>> start Data for this task

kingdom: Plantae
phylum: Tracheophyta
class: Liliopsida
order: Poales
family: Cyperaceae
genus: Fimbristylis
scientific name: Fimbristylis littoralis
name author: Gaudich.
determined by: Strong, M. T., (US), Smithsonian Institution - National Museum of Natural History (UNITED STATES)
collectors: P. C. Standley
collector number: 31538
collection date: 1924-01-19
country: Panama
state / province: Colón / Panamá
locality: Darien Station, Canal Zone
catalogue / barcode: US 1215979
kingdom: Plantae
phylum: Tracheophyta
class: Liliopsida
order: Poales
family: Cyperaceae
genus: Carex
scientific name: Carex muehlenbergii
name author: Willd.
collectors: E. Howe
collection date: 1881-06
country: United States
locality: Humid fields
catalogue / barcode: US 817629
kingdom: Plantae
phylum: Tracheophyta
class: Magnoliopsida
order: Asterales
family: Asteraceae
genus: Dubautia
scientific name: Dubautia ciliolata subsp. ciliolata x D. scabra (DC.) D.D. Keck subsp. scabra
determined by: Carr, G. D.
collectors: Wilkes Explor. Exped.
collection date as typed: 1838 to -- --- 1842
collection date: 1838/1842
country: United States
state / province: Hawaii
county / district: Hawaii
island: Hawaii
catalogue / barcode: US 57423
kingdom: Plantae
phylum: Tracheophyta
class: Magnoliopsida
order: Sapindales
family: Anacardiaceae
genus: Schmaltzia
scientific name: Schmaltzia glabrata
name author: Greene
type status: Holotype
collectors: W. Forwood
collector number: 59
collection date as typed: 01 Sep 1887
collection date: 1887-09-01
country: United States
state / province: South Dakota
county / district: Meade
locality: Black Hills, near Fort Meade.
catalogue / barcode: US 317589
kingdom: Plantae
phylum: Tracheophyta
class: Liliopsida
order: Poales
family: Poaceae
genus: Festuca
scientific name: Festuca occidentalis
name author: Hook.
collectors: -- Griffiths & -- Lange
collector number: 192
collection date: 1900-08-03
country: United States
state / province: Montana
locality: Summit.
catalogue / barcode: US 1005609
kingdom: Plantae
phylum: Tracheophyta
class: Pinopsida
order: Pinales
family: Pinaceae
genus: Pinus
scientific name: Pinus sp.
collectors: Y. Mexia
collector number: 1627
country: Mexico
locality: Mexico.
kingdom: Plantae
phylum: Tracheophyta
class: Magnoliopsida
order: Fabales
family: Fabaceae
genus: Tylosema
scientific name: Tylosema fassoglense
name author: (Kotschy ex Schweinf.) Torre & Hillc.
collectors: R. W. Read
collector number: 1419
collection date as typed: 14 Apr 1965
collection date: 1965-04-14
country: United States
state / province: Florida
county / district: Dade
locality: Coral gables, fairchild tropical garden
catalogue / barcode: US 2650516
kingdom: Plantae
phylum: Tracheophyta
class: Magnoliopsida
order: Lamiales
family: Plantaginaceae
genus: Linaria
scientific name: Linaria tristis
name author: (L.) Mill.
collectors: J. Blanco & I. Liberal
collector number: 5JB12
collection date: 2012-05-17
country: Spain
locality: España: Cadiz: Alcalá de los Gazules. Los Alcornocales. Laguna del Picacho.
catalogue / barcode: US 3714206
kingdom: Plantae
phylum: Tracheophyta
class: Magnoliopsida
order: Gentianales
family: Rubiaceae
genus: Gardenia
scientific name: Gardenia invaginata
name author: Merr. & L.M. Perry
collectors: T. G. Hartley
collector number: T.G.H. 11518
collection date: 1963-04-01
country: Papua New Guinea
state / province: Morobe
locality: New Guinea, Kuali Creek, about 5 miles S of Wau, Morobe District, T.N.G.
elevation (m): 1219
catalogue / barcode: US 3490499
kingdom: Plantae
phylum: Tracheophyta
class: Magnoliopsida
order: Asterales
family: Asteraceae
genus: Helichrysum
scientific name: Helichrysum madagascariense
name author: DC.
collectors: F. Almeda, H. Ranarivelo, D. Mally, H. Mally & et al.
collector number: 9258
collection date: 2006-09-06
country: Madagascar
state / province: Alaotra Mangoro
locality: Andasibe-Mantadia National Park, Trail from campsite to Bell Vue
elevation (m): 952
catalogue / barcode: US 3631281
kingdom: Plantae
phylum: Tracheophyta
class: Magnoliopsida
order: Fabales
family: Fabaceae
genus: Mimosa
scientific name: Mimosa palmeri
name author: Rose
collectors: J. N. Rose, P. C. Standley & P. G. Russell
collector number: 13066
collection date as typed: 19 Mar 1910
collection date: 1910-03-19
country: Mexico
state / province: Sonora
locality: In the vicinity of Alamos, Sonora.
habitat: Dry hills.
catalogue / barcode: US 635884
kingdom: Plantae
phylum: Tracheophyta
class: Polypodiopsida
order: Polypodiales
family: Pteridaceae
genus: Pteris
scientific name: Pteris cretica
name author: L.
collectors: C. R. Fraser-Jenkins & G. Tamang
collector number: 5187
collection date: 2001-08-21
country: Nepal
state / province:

>> end Data for this task

## Job
Arrange every line of the records above as a numbered list, leaving out any blank lines.

## Exercise solution
1. kingdom: Plantae
2. phylum: Tracheophyta
3. class: Liliopsida
4. order: Poales
5. family: Cyperaceae
6. genus: Fimbristylis
7. scientific name: Fimbristylis littoralis
8. name author: Gaudich.
9. determined by: Strong, M. T., (US), Smithsonian Institution - National Museum of Natural History (UNITED STATES)
10. collectors: P. C. Standley
11. collector number: 31538
12. collection date: 1924-01-19
13. country: Panama
14. state / province: Colón / Panamá
15. locality: Darien Station, Canal Zone
16. catalogue / barcode: US 1215979
17. kingdom: Plantae
18. phylum: Tracheophyta
19. class: Liliopsida
20. order: Poales
21. family: Cyperaceae
22. genus: Carex
23. scientific name: Carex muehlenbergii
24. name author: Willd.
25. collectors: E. Howe
26. collection date: 1881-06
27. country: United States
28. locality: Humid fields
29. catalogue / barcode: US 817629
30. kingdom: Plantae
31. phylum: Tracheophyta
32. class: Magnoliopsida
33. order: Asterales
34. family: Asteraceae
35. genus: Dubautia
36. scientific name: Dubautia ciliolata subsp. ciliolata x D. scabra (DC.) D.D. Keck subsp. scabra
37. determined by: Carr, G. D.
38. collectors: Wilkes Explor. Exped.
39. collection date as typed: 1838 to -- --- 1842
40. collection date: 1838/1842
41. country: United States
42. state / province: Hawaii
43. county / district: Hawaii
44. island: Hawaii
45. catalogue / barcode: US 57423
46. kingdom: Plantae
47. phylum: Tracheophyta
48. class: Magnoliopsida
49. order: Sapindales
50. family: Anacardiaceae
51. genus: Schmaltzia
52. scientific name: Schmaltzia glabrata
53. name author: Greene
54. type status: Holotype
55. collectors: W. Forwood
56. collector number: 59
57. collection date as typed: 01 Sep 1887
58. collection date: 1887-09-01
59. country: United States
60. state / province: South Dakota
61. county / district: Meade
62. locality: Black Hills, near Fort Meade.
63. catalogue / barcode: US 317589
64. kingdom: Plantae
65. phylum: Tracheophyta
66. class: Liliopsida
67. order: Poales
68. family: Poaceae
69. genus: Festuca
70. scientific name: Festuca occidentalis
71. name author: Hook.
72. collectors: -- Griffiths & -- Lange
73. collector number: 192
74. collection date: 1900-08-03
75. country: United States
76. state / province: Montana
77. locality: Summit.
78. catalogue / barcode: US 1005609
79. kingdom: Plantae
80. phylum: Tracheophyta
81. class: Pinopsida
82. order: Pinales
83. family: Pinaceae
84. genus: Pinus
85. scientific name: Pinus sp.
86. collectors: Y. Mexia
87. collector number: 1627
88. country: Mexico
89. locality: Mexico.
90. kingdom: Plantae
91. phylum: Tracheophyta
92. class: Magnoliopsida
93. order: Fabales
94. family: Fabaceae
95. genus: Tylosema
96. scientific name: Tylosema fassoglense
97. name author: (Kotschy ex Schweinf.) Torre & Hillc.
98. collectors: R. W. Read
99. collector number: 1419
100. collection date as typed: 14 Apr 1965
101. collection date: 1965-04-14
102. country: United States
103. state / province: Florida
104. county / district: Dade
105. locality: Coral gables, fairchild tropical garden
106. catalogue / barcode: US 2650516
107. kingdom: Plantae
108. phylum: Tracheophyta
109. class: Magnoliopsida
110. order: Lamiales
111. family: Plantaginaceae
112. genus: Linaria
113. scientific name: Linaria tristis
114. name author: (L.) Mill.
115. collectors: J. Blanco & I. Liberal
116. collector number: 5JB12
117. collection date: 2012-05-17
118. country: Spain
119. locality: España: Cadiz: Alcalá de los Gazules. Los Alcornocales. Laguna del Picacho.
120. catalogue / barcode: US 3714206
121. kingdom: Plantae
122. phylum: Tracheophyta
123. class: Magnoliopsida
124. order: Gentianales
125. family: Rubiaceae
126. genus: Gardenia
127. scientific name: Gardenia invaginata
128. name author: Merr. & L.M. Perry
129. collectors: T. G. Hartley
130. collector number: T.G.H. 11518
131. collection date: 1963-04-01
132. country: Papua New Guinea
133. state / province: Morobe
134. locality: New Guinea, Kuali Creek, about 5 miles S of Wau, Morobe District, T.N.G.
135. elevation (m): 1219
136. catalogue / barcode: US 3490499
137. kingdom: Plantae
138. phylum: Tracheophyta
139. class: Magnoliopsida
140. order: Asterales
141. family: Asteraceae
142. genus: Helichrysum
143. scientific name: Helichrysum madagascariense
144. name author: DC.
145. collectors: F. Almeda, H. Ranarivelo, D. Mally, H. Mally & et al.
146. collector number: 9258
147. collection date: 2006-09-06
148. country: Madagascar
149. state / province: Alaotra Mangoro
150. locality: Andasibe-Mantadia National Park, Trail from campsite to Bell Vue
151. elevation (m): 952
152. catalogue / barcode: US 3631281
153. kingdom: Plantae
154. phylum: Tracheophyta
155. class: Magnoliopsida
156. order: Fabales
157. family: Fabaceae
158. genus: Mimosa
159. scientific name: Mimosa palmeri
160. name author: Rose
161. collectors: J. N. Rose, P. C. Standley & P. G. Russell
162. collector number: 13066
163. collection date as typed: 19 Mar 1910
164. collection date: 1910-03-19
165. country: Mexico
166. state / province: Sonora
167. locality: In the vicinity of Alamos, Sonora.
168. habitat: Dry hills.
169. catalogue / barcode: US 635884
170. kingdom: Plantae
171. phylum: Tracheophyta
172. class: Polypodiopsida
173. order: Polypodiales
174. family: Pteridaceae
175. genus: Pteris
176. scientific name: Pteris cretica
177. name author: L.
178. collectors: C. R. Fraser-Jenkins & G. Tamang
179. collector number: 5187
180. collection date: 2001-08-21
181. country: Nepal
182. state / province:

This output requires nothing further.